Ils étaient vraiment sans espoir… Pire que la souche particulièrement coriace d’un virus mortel.
L’homme avait échoué une fois de plus, il le savait depuis des lustres. L’Inquisition, l’esclavage, les Nazis ou encore Hiroshima avaient été des signes avant-coureurs… Après les attentats terroristes du 11 Septembre 2001, il avait finalement perdu tout espoir et accepté sa défaite. Rien de ce qu’il avait pu faire au cours de ces longs siècles - aucune église construite par ses soins, aucune mission humanitaire accomplie - n’avait été à même de venir à bout du germe de violence et de cupidité qui semblait inhérent à l’homo sapiens…
Le Mal était indissociable de l’être humain.
Il écrasa ce qu’il restait de son mégot fumant entre ses doigts calleux et laissa sans tiquer la dernière incandescence lui brûler les chairs.
Un écran géant s’était allumé au fond du night-club, alors que quelqu’un avait baissé le volume des enceintes. L’image d’un journaliste en costume cravate fit son apparition, et les conversations se raréfièrent momentanément.
- Mesdames et Messieurs, c’est le décompte final ! Adieu 2032, bonjour 2033 !
Il y eut comme un roulement de tambour sortant des haut-parleurs alors que tout le monde faisait le compte à rebours tout en tapant des mains frénétiquement.
- 5… 4… 3…
L’homme retint son souffle et serra les poings. Cela n’allait pas tarder.
- 2… 1…
Il fallait se concentrer… Faire dévier à tout prix cette maudite trajectoire… C’était sa seule et unique chance de mettre un terme à ce cauchemar…
- ZERO ! BONNE ANNEE !!!
Des traînées de lumière commencèrent à zébrer l’air de toutes parts et les silhouettes s’allongèrent comme des filaments. Un sifflement semblant annoncer la fin des temps surgit du néant et vint se mêler au déluge d’applaudissements, de cris et de rires, tandis que des flashes de lumière violacée éclataient un peu partout comme autant de méduses atomiques.
Un vent cosmique et irréel se mit à balayer la salle devenue soudainement un wagon de grand huit lancé à pleine vitesse dans les sphères sidérales.
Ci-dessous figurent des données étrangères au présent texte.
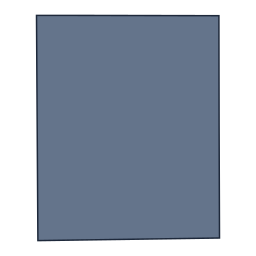 Hale, Texas, United States of America (Equal Earth projection)
{"feature_id": "52423323B58430787795097", "entity_name": "Hale", "entity_type": "district", "adm_level": 2, "iso_a3": "USA", "parent_name": "United States of America", "parent_adm1": "Texas", "projection": "equal_earth", "projection_center": [-101.851, 34.069], "detail": "fine", "context": "isolated", "style": "filled", "palette": "slate", "viewbox_px": 256, "rotation_deg": 0, "n_neighbors": 0, "source": "geoboundaries", "source_scale": "gbopen_adm2", "svg_char_len": 208}
<svg xmlns="http://www.w3.org/2000/svg" viewBox="0 0 256 256"><path d="M36.5,15.4L37.9,240.6L219.5,238.0L219.1,125.5L218.9,15.7L68.5,15.4L36.5,15.4Z" fill="#64748b" stroke="#1e293b" stroke-width="1.5"/></svg>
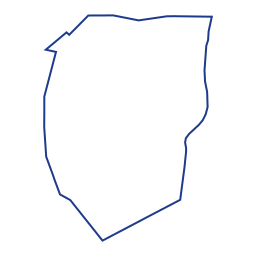 the district of Caldeirão Grande do Piauí, Piauí, Brazil
{"feature_id": "56859067B90482329140185", "entity_name": "Caldeirão Grande do Piauí", "entity_type": "district", "adm_level": 2, "iso_a3": "BRA", "parent_name": "Brazil", "parent_adm1": "Piauí", "projection": "equal_earth", "projection_center": [-40.609, -7.321], "detail": "fine", "context": "isolated", "style": "outline", "palette": "blue", "viewbox_px": 256, "rotation_deg": 0, "n_neighbors": 0, "source": "geoboundaries", "source_scale": "gbopen_adm2", "svg_char_len": 640}
<svg xmlns="http://www.w3.org/2000/svg" viewBox="0 0 256 256"><path d="M45.8,49.7L56.0,51.9L44.3,96.6L44.3,101.7L44.3,112.4L44.2,127.1L44.7,134.4L46.2,156.7L53.3,176.0L54.3,179.1L60.0,194.4L70.3,200.1L102.5,240.6L112.0,235.6L143.2,219.2L150.4,215.4L180.2,199.8L184.5,167.1L186.1,151.5L186.1,148.0L185.1,142.5L185.9,138.1L189.3,133.7L198.9,124.8L202.8,120.1L205.7,114.3L207.6,107.0L207.3,96.9L207.1,91.7L205.0,81.3L204.8,76.0L204.5,70.6L206.3,45.7L208.1,40.1L208.6,31.5L211.8,16.7L173.6,16.2L166.8,16.3L142.0,19.9L138.7,20.4L113.3,15.4L90.7,15.5L88.3,15.5L69.2,34.8L66.5,32.4L45.8,49.7Z" fill="none" stroke="#1e3a8a" stroke-width="2"/></svg>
La voix des noctambules chantant « ce n’est qu’un au revoir » disparut dans l’infini, et l’homme sentit son bras entraîné irrésistiblement vers l’avant…

***

- NOOOOOOOON ! hurla t-il avec la voix brisée d’un damné.
Il vit sa propre main gantée agrippant solidement la hampe de la lance qui venait de transpercer le flanc du condamné fiché sur la croix, devant lui. Un filet de sang s’écoula aussitôt de la plaie, et avant de rendre de rendre son dernier souffle, Jésus de Nazareth plongea son regard bleu empli d’une bonté infinie dans celui du bourreau qui venait de lui donner le coup de grâce.
Le soldat romain fondit immédiatement en larmes.
Il n’avait pas réussi à épargner le Fils de Dieu !
Et en mourant, ce dernier l’avait regardé. C’était toujours ainsi… Ce regard délavé l’avait hanté depuis toujours.
Longinus savait à nouveau ce qui l’attendait… Il devrait une fois de plus passer les deux prochains millénaires à assumer le rôle de rédempteur de l’humanité, pour mener à bien la mission de celui dont il venait d’ôter la vie d’un geste stupide et irréfléchi… Et en cas d’échec, la malédiction le ramènerait perpétuellement à son point de départ. C’était un jeu dans lequel il n’y aurait toujours qu’un seul perdant : lui ! Et ce serait la renaissance éternelle de ses tourments…
Le centurion au service du procurateur Ponce Pilate s’assit sur le flanc de la colline et regarda de ses yeux éteints les croix qui s’étendaient jusqu’à l’horizon sous le ciel rougeoyant de Jérusalem.